Background
My aim is always to empower individuals–younger, older and in between–with a vision of optimism toward their future; to recover your courage, unlock your resistance to change, and rediscover your sunshine. Helping you to imagine alternative routes to your goals and dreams offers you the possibility of crafting a natural path for your career and wellbeing journey.
I have lived and worked in large metropolitan cities and small rural communities, enjoyed careers in the academic world of universities, community health and wellbeing, and the evocative world of wine. I am also fortunate to have worked with academics, executives, trade professionals, and retiree’s to set new goals, recognise better career options, renew confidence and enthusiasm, and nurture untapped skills to live a more rewarding and fulfilling life.
I take a narrative approach and use metaphor analysis in my coaching based on Choice Theory as well as Clean Language and Deep Listening as coaching tools that help you tap into your unconscious, re-set your thinking, and choose your actions motivated by your needs, strengths, and ideals. Did you know that people who use their strengths a lot are 18x more likely to be flourishing than those who do not. Try the free VIA Character Strengths Survey to discover your greatest strengths.
Choice Theory
Choice Theory is a psychological theory developed by Dr William Glasser, an internationally recognised psychiatrist, and widely used in the United States, Canada, Japan, Australia, and other countries in schools, local governments, organisations, and in the home context focused on building better relationships.

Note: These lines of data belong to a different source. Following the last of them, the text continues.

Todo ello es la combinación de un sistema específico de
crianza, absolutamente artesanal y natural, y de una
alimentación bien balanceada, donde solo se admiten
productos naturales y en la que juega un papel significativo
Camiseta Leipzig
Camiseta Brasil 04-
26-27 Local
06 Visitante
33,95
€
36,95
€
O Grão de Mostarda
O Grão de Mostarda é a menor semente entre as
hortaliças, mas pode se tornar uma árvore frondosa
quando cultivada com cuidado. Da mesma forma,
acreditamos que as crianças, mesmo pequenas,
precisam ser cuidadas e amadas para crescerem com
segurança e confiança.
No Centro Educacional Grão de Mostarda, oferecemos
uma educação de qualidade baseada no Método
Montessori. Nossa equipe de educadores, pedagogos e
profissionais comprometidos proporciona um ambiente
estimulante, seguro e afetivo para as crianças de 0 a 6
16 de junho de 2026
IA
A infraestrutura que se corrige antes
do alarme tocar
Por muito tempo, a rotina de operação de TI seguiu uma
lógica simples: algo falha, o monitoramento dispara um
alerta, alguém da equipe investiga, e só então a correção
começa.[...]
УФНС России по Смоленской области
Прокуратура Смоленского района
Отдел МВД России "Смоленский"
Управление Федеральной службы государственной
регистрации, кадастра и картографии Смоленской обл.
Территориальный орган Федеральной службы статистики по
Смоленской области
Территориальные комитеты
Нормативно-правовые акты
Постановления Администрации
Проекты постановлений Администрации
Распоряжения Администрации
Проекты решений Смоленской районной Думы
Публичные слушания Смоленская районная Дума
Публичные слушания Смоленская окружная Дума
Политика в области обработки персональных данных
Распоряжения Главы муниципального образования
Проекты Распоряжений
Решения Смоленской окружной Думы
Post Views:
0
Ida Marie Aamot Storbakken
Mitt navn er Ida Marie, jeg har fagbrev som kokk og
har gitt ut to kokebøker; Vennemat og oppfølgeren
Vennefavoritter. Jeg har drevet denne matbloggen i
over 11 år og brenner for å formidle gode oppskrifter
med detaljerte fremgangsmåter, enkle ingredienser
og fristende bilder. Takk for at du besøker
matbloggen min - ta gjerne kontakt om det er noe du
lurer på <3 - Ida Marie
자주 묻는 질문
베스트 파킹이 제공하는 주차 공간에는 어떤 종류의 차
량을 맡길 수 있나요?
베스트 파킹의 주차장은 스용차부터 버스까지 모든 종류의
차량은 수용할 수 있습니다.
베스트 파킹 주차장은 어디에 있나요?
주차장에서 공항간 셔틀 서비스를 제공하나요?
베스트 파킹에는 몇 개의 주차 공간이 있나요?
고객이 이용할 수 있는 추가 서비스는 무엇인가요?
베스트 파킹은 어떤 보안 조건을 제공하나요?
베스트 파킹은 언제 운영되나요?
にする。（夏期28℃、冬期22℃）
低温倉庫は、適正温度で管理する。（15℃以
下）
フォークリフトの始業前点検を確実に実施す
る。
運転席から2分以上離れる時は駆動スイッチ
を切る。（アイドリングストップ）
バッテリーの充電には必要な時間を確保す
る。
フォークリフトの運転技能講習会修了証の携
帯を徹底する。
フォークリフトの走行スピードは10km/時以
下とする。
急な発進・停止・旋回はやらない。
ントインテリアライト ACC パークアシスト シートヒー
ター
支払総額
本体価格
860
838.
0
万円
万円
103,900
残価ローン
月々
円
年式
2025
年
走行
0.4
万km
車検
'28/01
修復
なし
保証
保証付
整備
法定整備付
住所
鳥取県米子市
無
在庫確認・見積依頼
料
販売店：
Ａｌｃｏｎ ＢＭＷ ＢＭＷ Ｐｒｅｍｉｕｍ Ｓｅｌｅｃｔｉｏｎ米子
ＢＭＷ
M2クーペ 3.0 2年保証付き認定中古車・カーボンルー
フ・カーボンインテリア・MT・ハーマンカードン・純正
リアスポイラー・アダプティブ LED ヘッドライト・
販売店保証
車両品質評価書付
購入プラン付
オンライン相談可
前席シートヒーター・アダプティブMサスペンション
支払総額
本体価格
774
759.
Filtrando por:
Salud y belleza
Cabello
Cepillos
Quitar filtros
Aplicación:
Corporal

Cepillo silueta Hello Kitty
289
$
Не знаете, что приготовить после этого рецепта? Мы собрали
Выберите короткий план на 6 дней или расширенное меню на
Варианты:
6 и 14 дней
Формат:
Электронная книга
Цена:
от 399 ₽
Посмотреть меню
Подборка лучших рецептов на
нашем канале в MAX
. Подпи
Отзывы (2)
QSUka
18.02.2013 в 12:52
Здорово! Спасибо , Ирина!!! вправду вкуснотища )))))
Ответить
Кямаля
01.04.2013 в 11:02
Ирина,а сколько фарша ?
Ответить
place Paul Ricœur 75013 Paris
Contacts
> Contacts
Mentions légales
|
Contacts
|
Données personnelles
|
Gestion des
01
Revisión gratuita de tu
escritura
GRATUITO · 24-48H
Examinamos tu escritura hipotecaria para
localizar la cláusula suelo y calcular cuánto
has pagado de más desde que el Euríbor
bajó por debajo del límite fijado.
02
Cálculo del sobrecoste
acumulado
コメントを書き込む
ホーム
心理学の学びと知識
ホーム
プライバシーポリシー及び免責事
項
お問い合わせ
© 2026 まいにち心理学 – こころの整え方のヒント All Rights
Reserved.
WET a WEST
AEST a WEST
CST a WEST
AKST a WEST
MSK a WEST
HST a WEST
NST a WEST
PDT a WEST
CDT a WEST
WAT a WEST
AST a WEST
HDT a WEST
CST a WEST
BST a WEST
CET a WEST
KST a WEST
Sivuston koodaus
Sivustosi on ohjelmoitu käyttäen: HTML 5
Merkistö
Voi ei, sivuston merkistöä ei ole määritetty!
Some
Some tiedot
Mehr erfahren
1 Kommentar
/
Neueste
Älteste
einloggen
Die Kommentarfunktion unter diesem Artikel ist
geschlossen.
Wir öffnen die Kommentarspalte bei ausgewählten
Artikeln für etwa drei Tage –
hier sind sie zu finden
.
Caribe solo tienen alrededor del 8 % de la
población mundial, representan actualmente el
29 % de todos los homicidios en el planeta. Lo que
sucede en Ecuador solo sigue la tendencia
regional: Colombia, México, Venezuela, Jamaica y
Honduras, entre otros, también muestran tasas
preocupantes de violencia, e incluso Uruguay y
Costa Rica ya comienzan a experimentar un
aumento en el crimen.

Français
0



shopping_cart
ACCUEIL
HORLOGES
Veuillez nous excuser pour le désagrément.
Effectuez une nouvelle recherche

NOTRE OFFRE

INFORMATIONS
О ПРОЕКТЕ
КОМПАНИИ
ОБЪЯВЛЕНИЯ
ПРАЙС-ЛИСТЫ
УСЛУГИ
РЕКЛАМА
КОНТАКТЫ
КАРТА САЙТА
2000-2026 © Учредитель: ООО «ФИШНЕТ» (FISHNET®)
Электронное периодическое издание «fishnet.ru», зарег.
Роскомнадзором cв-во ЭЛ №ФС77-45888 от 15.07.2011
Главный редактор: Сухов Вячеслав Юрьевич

According to Choice Theory:
- Almost all behaviour is chosen
- No individual can directly change another persons thinking
- The only person who can change the individual is the person themselves
- Change occurs as the result of our own choices
Clean Language
Clean Language is a facilitative questioning and listening approach pioneered by counselling pychologist David Grove that recognises metaphorical language as at the heart of how people think, talk, and act. Grove discovered that the ‘Cleaner’ the questions were–free of assumptions and metaphors–then the more effectively the client’s metaphors could be developed into powerful resources for learning and change. Clean questions invite people to consider their experience from different perspectives and can have a profound effect on their capacity to generate new, powerful and useful ideas about their own experience.
University of California, Berkeley, cognitive linguists Lakoff and Johnson (1980) found that we frequently use metaphors without even thinking. It’s very common to talk about love as a journey, our feelings of anger in terms of heat, ideas as food, and time as money for instance.
Here’s some everyday examples of how we understand time in terms of space:
- Have you put the past behind you?
- Are you looking forward to tomorrow?
- Have you ever brought a meeting forward or pushed the start time back?
- Do you sometimes feel you are running behind schedule?
Deep Listening with Music
Deep Listening can help you gain clarity by moving from the cogitive thinking you to the sensory experiencing you.
Pauline Oliveros, composer and pioneer of Deep Listening, describes it as:
“an aesthetic based upon principles of improvisation, electronic music, ritual, teaching and meditation” designed to improve sensitivity and inspire people to practice the art of listening and responding to non-verbal communication.
Deep Listening is a music therapy that taps into your unconscious to expand the aspects of your hearing and listening with all your senses.